Spis oświadczeń


Panie Marszałku!

Ja swoje oświadczenie kieruję do ministra zdrowia pana Leszka Sikorskiego. Dotyczy ono opieki stomatologicznej, szczególnie protetycznej.

Otóż osobie ubezpieczonej przysługuje w naszym kraju bezpłatna górna i dolna proteza raz na pięć lat. Czyli trzeba bardzo długo czekać i nie ma się możliwości współpłacenia, na przykład uregulowania różnicy między ceną materiału, z którego zrobiona jest proteza w ramach ubezpieczenia, a ceną materiału lepszego gatunkowo.

Z dużym zainteresowaniem przeczytałam kiedyś odpowiedź ministra zdrowia na oświadczenie pana senatora Zbigniewa Kulaka. Minister zdrowia napisał: "W oparciu o wystąpienia konsultantów krajowych w dziedzinach stomatologicznych zmieniono zapisy niektórych świadczeń zdrowotnych zgodnie z wymogami aktualnej wiedzy".

Wielce ucieszona zaczęłam szukać tegoż rozporządzenia. I okazuje się, że 15 lipca weszło w życie rozporządzenie ministra zdrowia, które teoretycznie miało wprowadzić w stomatologii pewne udogodnienia, szczególnie jeśli chodzi o kobiety w ciąży i dzieci do osiemnastego roku życia. Jest to jednak fikcja. To jest po prostu fikcja. Pan minister zachował się jak bajkopis. Otóż kobiety w ciąży rzadko przecież chodzą do dentysty. A co do dzieci to dawniej przysługiwało dzieciom do ośmiu lat bezpłatne lakowanie zębów, teraz obniżono ten wiek do lat siedmiu. Aparat ortodontyczny przysługiwał dziecku do trzynastego roku życia, teraz tylko do dwunastego roku życia. W ogóle państwo coraz mniej pieniędzy przekazuje na leczenie zębów, dlatego już niedługo będziemy szczerbatym i bezzębnym społeczeństwem i z takim szczerbatym i bezzębnym uśmiechem wejdziemy do zjednoczonej Europy.

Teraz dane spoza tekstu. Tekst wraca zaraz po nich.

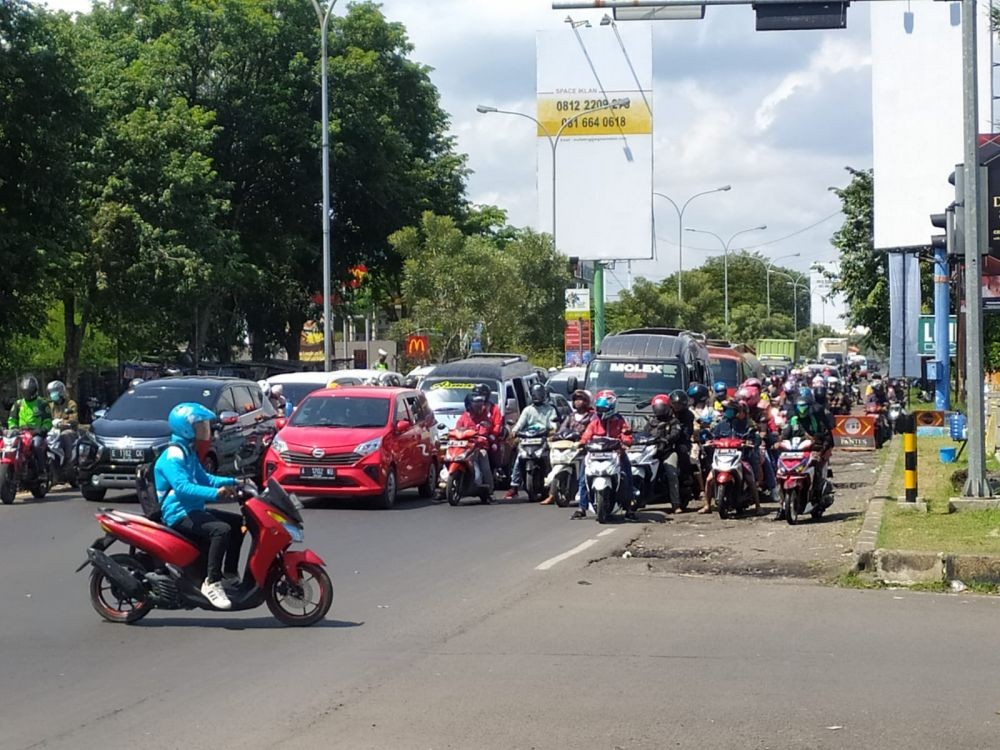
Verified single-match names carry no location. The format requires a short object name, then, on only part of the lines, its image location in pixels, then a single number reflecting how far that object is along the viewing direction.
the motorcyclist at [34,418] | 20.64
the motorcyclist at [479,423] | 20.33
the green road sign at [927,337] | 33.22
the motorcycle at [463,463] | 20.11
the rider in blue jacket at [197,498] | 9.79
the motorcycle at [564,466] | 19.14
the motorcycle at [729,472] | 17.67
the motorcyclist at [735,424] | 17.94
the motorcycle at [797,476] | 16.47
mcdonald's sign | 41.15
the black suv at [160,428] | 19.91
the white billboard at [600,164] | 64.94
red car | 19.17
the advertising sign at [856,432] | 31.30
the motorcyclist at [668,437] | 18.77
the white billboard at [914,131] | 35.25
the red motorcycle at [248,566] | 9.76
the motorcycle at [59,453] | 21.23
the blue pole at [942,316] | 32.47
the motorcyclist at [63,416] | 21.39
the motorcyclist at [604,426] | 17.95
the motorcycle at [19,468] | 20.16
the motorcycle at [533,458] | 20.77
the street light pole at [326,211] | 36.88
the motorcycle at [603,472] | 17.39
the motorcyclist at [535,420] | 20.81
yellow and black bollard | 16.22
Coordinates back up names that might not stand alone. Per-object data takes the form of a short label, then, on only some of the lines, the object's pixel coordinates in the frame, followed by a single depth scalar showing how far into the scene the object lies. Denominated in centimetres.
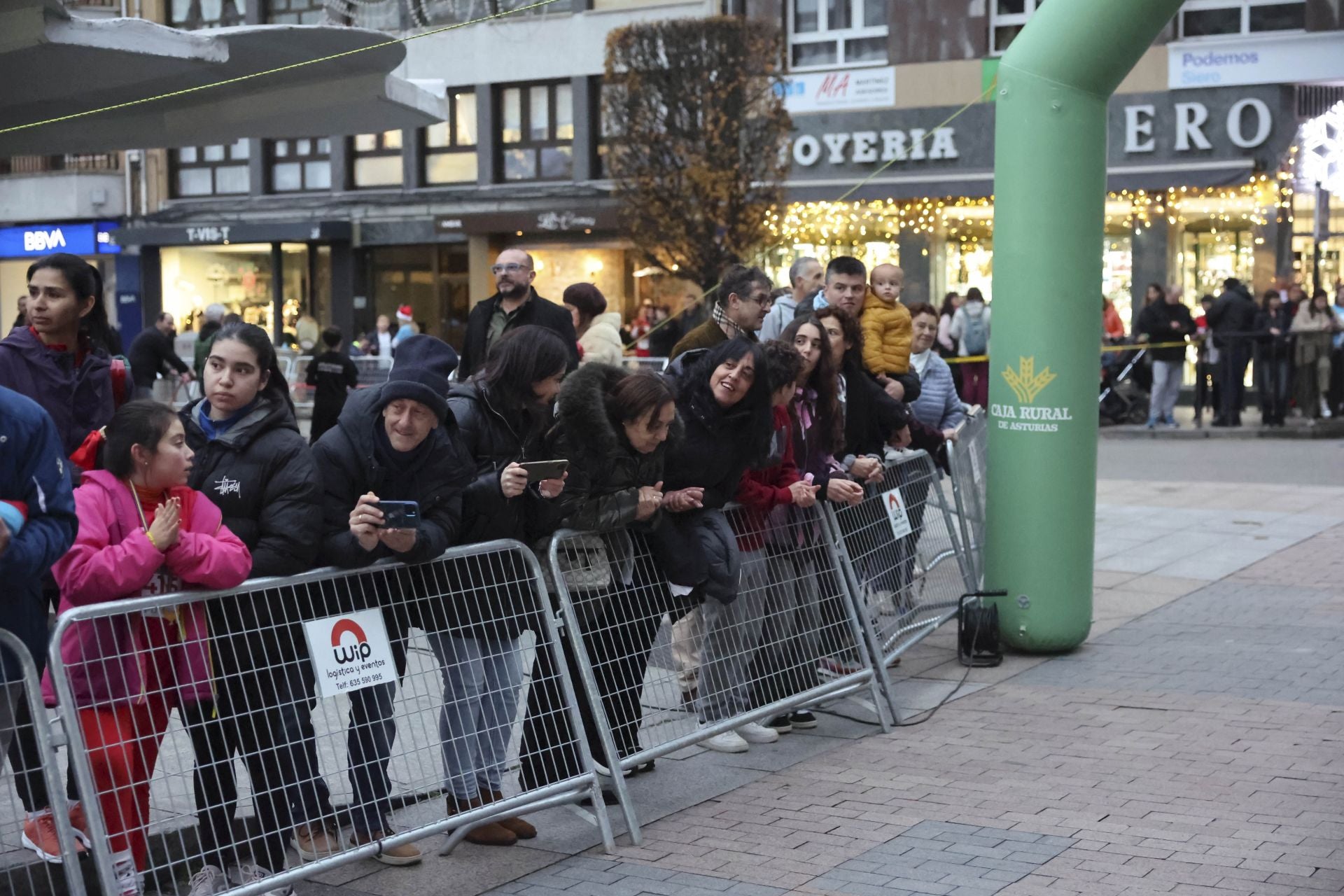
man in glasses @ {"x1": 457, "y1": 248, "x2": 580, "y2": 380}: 859
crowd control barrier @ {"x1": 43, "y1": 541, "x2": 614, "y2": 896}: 421
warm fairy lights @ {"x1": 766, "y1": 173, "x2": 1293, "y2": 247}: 2478
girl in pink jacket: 417
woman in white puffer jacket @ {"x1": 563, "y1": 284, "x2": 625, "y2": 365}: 971
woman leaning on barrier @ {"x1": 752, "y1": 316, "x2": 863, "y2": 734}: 655
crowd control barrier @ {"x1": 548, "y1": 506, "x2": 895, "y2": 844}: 561
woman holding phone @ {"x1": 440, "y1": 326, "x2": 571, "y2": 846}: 512
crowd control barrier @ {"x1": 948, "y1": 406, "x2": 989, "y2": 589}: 881
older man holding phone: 477
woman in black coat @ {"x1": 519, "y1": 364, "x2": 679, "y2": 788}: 548
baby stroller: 2236
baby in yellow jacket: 873
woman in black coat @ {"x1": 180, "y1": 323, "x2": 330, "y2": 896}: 445
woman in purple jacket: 552
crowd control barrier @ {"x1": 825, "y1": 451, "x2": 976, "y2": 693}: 721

Odbyło się w Toruniu, w tym mieście zresztą dużo się dzieje i to w skali międzynarodowej, sympozjum stomatologiczne. I kiedy specjaliści z różnych krajów pytali, ile w Polsce przeznacza się na leczenie zębów na jednego obywatela, to ja odpowiadałam, że niecałe 6 euro, czyli 24 zł. Ci zagraniczni lekarze nie chcieli w to wierzyć. Dopytywali, czy nie zgubiłam jednego zera, czy nie pomyliłam się o jedno zero.

Statystyka wygląda tak, że na przykład w Samodzielnym Wojewódzkim Centrum Stomatologii w Toruniu przedtem wykonywano miesięcznie trzysta pięćdziesiąt protez, teraz zdarza się, że jest ich mniej niż osiemdziesiąt. Limity pozwalają na bezpłatne wykonanie zaledwie sześciu protez miesięcznie.

Pacjent, który nie ma własnych zębów i nie ma szans na protezę, cierpi. Cierpi nie tylko ze względu na wygląd. Brak zębów odbija się negatywnie na pracy układu pokarmowego, ma też negatywny wpływ na psychikę.

I tę uwagę dedykuję ministrowi zdrowia z nadzieją, iż zechce ją wziąć pod uwagę jeszcze przed ostatecznym zatwierdzeniem budżetu Narodowego Funduszu Zdrowia. Dziękuję.